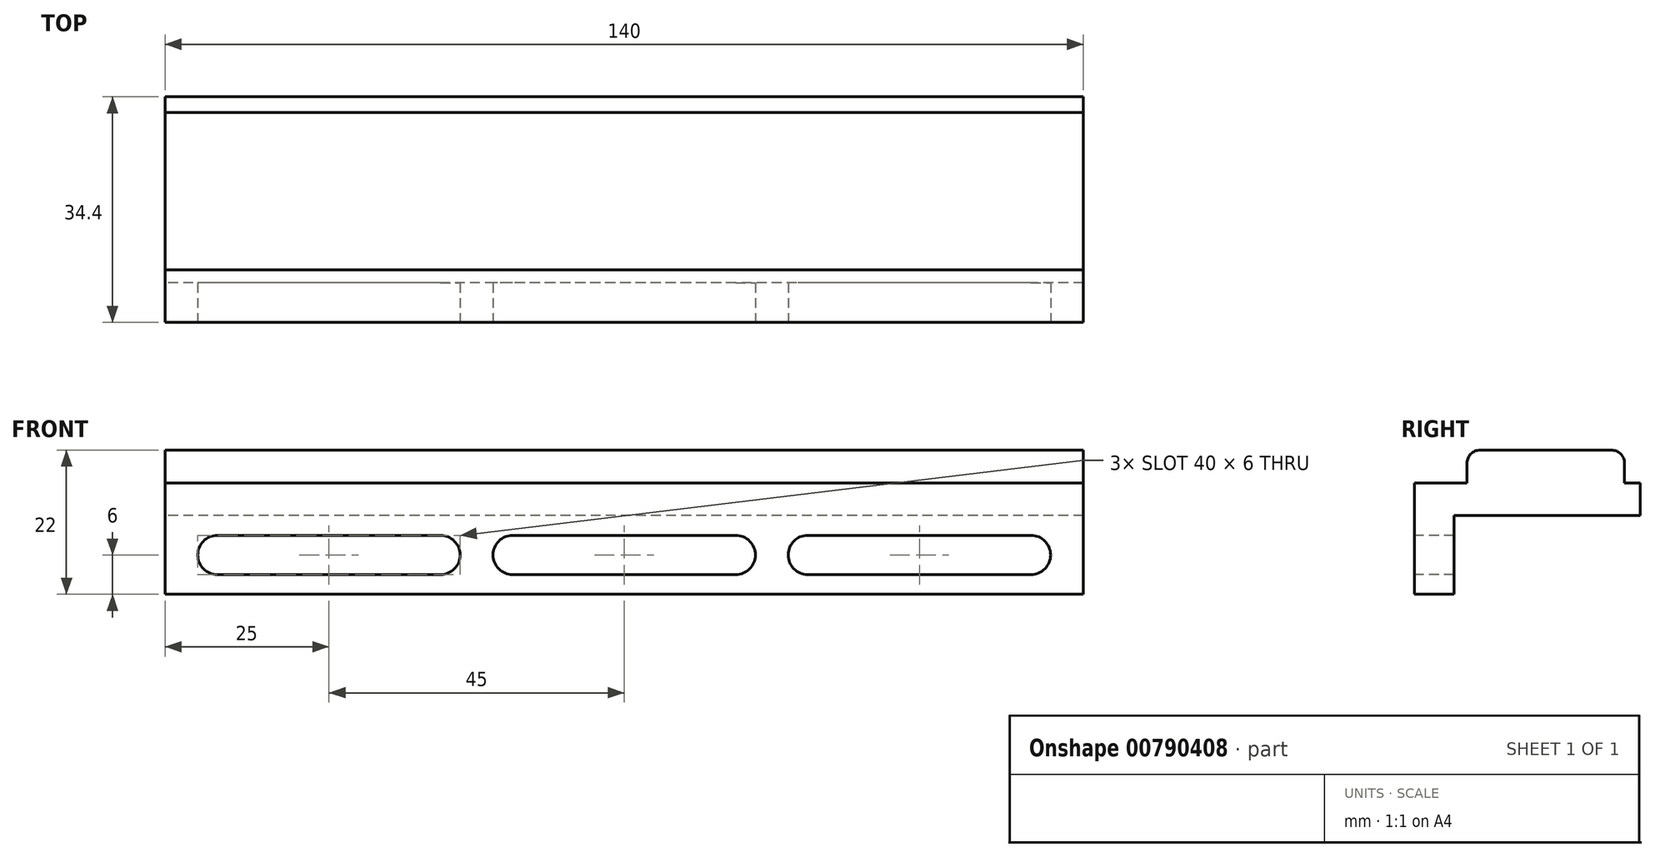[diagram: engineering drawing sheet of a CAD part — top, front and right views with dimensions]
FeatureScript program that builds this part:
annotation { "Feature Type Name" : "Feature", "Feature Type Description" : "" }
export const myFeature = defineFeature(function(context is Context, id is Id, definition is map)
    precondition{}
    {
        {
            var Q0;
            Q0=qCreatedBy(makeId("Right.planeOp"),FACE);
            var sketch = newSketch(context, id + "F0", { "sketchPlane" : qUnion([Q0])});
            skLineSegment(sketch, "E0", {"start": v(-20, -12) * mm, "end": v(-20, 5) * mm});
            skLineSegment(sketch, "E1", {"start": v(-20, 5) * mm, "end": v(-12, 5) * mm});
            skLineSegment(sketch, "E2", {"start": v(-12, 5) * mm, "end": v(-12, 10) * mm});
            skLineSegment(sketch, "E3", {"start": v(-12, 10) * mm, "end": v(12, 10) * mm});
            skLineSegment(sketch, "E4", {"start": v(12, 10) * mm, "end": v(12, 5) * mm});
            skLineSegment(sketch, "E5", {"start": v(12, 5) * mm, "end": v(14.4, 5) * mm});
            skLineSegment(sketch, "E6", {"start": v(14.4, 5) * mm, "end": v(14.4, 0) * mm});
            skLineSegment(sketch, "E7", {"start": v(14.4, 0) * mm, "end": v(-14, 0) * mm});
            skLineSegment(sketch, "E8", {"start": v(-14, 0) * mm, "end": v(-14, -12) * mm});
            skLineSegment(sketch, "E9", {"start": v(-14, -12) * mm, "end": v(-20, -12) * mm});
            skLineSegment(sketch, "E10", {"start": v(0, 10) * mm, "end": v(0, 0) * mm, "construction": true});
            skSolve(sketch);
        }
        {
            var Q0;
            Q0=makeQuery(id+"F0.imprint","IMPRINT",FACE,{"disambiguationData":[TD([[makeQuery(id+"F0.imprint","IMPRINT",EDGE,{"derivedFrom":sQuery(id+"F0.wireOp",EDGE,"E0")}),-1.0]])]});
            extrude(context, id + "F1", {"entities" : qUnion([Q0]), "endBound" : BoundingType.SYMMETRIC, "depth" : 140 * mm, "offsetDistance" : 25 * mm});
        }
        {
            var Q0;
            Q0=makeQuery(id+"F1.opExtrude","SWEPT_EDGE",EDGE,{"disambiguationData":[OSD([sQuery(id+"F0.wireOp",EDGE,"E2"),sQuery(id+"F0.wireOp",EDGE,"E3")])]});
            var Q1;
            Q1=makeQuery(id+"F1.opExtrude","SWEPT_EDGE",EDGE,{"disambiguationData":[OSD([sQuery(id+"F0.wireOp",EDGE,"E3"),sQuery(id+"F0.wireOp",EDGE,"E4")])]});
            fillet(context, id + "F2", {"entities" : qUnion([Q0, Q1]), "radius" : 2 * mm, "tangentPropagation" : true, "allowEdgeOverflow" : false});
        }
        {
            var Q0;
            Q0=makeQuery(id+"F1.opExtrude","SWEPT_FACE",FACE,{"disambiguationData":[OSD([sQuery(id+"F0.wireOp",EDGE,"E0")])]});
            var sketch = newSketch(context, id + "F3", { "sketchPlane" : qUnion([Q0])});
            skLineSegment(sketch, "E11", {"start": v(-70, -6) * mm, "end": v(70, -6) * mm, "construction": true});
            skLineSegment(sketch, "E12.bottom", {"start": v(-62, -3) * mm, "end": v(-28, -3) * mm});
            skLineSegment(sketch, "E12.top", {"start": v(-62, -9) * mm, "end": v(-28, -9) * mm});
            skLineSegment(sketch, "E12.left", {"start": v(-65, -6) * mm, "end": v(-65, -6) * mm});
            skLineSegment(sketch, "E12.right", {"start": v(-25, -6) * mm, "end": v(-25, -6) * mm});
            skPoint(sketch, "E13.visualSharp", {"position": v(-65, -3) * mm});
            skArc(sketch, "E13.filletArc", {"start": v(-62, -3) * mm, "mid": v(-64.12, -3.88) * mm, "end": v(-65, -6) * mm});
            skPoint(sketch, "E14.visualSharp", {"position": v(-65, -9) * mm});
            skArc(sketch, "E14.filletArc", {"start": v(-65, -6) * mm, "mid": v(-64.12, -8.12) * mm, "end": v(-62, -9) * mm});
            skPoint(sketch, "E15.visualSharp", {"position": v(-25, -9) * mm});
            skArc(sketch, "E15.filletArc", {"start": v(-28, -9) * mm, "mid": v(-25.88, -8.12) * mm, "end": v(-25, -6) * mm});
            skPoint(sketch, "E16.visualSharp", {"position": v(-25, -3) * mm});
            skArc(sketch, "E16.filletArc", {"start": v(-25, -6) * mm, "mid": v(-25.88, -3.88) * mm, "end": v(-28, -3) * mm});
            skArc(sketch, "E17.1.0.0", {"start": v(-17, -3) * mm, "mid": v(-19.12, -3.88) * mm, "end": v(-20, -6) * mm});
            skArc(sketch, "E17.1.0.1", {"start": v(-20, -6) * mm, "mid": v(-19.12, -8.12) * mm, "end": v(-17, -9) * mm});
            skLineSegment(sketch, "E17.1.0.2", {"start": v(-17, -9) * mm, "end": v(17, -9) * mm});
            skLineSegment(sketch, "E17.1.0.3", {"start": v(-17, -3) * mm, "end": v(17, -3) * mm});
            skArc(sketch, "E17.1.0.4", {"start": v(20, -6) * mm, "mid": v(19.12, -3.88) * mm, "end": v(17, -3) * mm});
            skArc(sketch, "E17.1.0.5", {"start": v(17, -9) * mm, "mid": v(19.12, -8.12) * mm, "end": v(20, -6) * mm});
            skArc(sketch, "E17.2.0.0", {"start": v(28, -3) * mm, "mid": v(25.88, -3.88) * mm, "end": v(25, -6) * mm});
            skArc(sketch, "E17.2.0.1", {"start": v(25, -6) * mm, "mid": v(25.88, -8.12) * mm, "end": v(28, -9) * mm});
            skLineSegment(sketch, "E17.2.0.2", {"start": v(28, -9) * mm, "end": v(62, -9) * mm});
            skLineSegment(sketch, "E17.2.0.3", {"start": v(28, -3) * mm, "end": v(62, -3) * mm});
            skArc(sketch, "E17.2.0.4", {"start": v(65, -6) * mm, "mid": v(64.12, -3.88) * mm, "end": v(62, -3) * mm});
            skArc(sketch, "E17.2.0.5", {"start": v(62, -9) * mm, "mid": v(64.12, -8.12) * mm, "end": v(65, -6) * mm});
            skLineSegment(sketch, "E17.direction1", {"start": v(-65, -6) * mm, "end": v(-20, -6) * mm, "construction": true});
            skSolve(sketch);
        }
        {
            var Q0;
            Q0=makeQuery(id+"F3.imprint","IMPRINT",FACE,{"disambiguationData":[TD([[makeQuery(id+"F3.imprint","IMPRINT",EDGE,{"derivedFrom":sQuery(id+"F3.wireOp",EDGE,"E12.bottom")}),-1.0]])]});
            var Q1;
            Q1=makeQuery(id+"F3.imprint","IMPRINT",FACE,{"disambiguationData":[TD([[makeQuery(id+"F3.imprint","IMPRINT",EDGE,{"derivedFrom":sQuery(id+"F3.wireOp",EDGE,"E17.1.0.0")}),1.0]])]});
            var Q2;
            Q2=makeQuery(id+"F3.imprint","IMPRINT",FACE,{"disambiguationData":[TD([[makeQuery(id+"F3.imprint","IMPRINT",EDGE,{"derivedFrom":sQuery(id+"F3.wireOp",EDGE,"E17.2.0.0")}),1.0]])]});
            extrude(context, id + "F4", {"entities" : qUnion([Q0, Q1, Q2]), "operationType" : NewBodyOperationType.REMOVE, "oppositeDirection" : true, "depth" : 25 * mm, "offsetDistance" : 25 * mm});
        }
    });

» **Written request**
Show each line of the records above that contains the string "construction". Letter case matters.

» **Solution below**
            skLineSegment(sketch, "E10", {"start": v(0, 10) * mm, "end": v(0, 0) * mm, "construction": true});
            skLineSegment(sketch, "E11", {"start": v(-70, -6) * mm, "end": v(70, -6) * mm, "construction": true});
            skLineSegment(sketch, "E17.direction1", {"start": v(-65, -6) * mm, "end": v(-20, -6) * mm, "construction": true});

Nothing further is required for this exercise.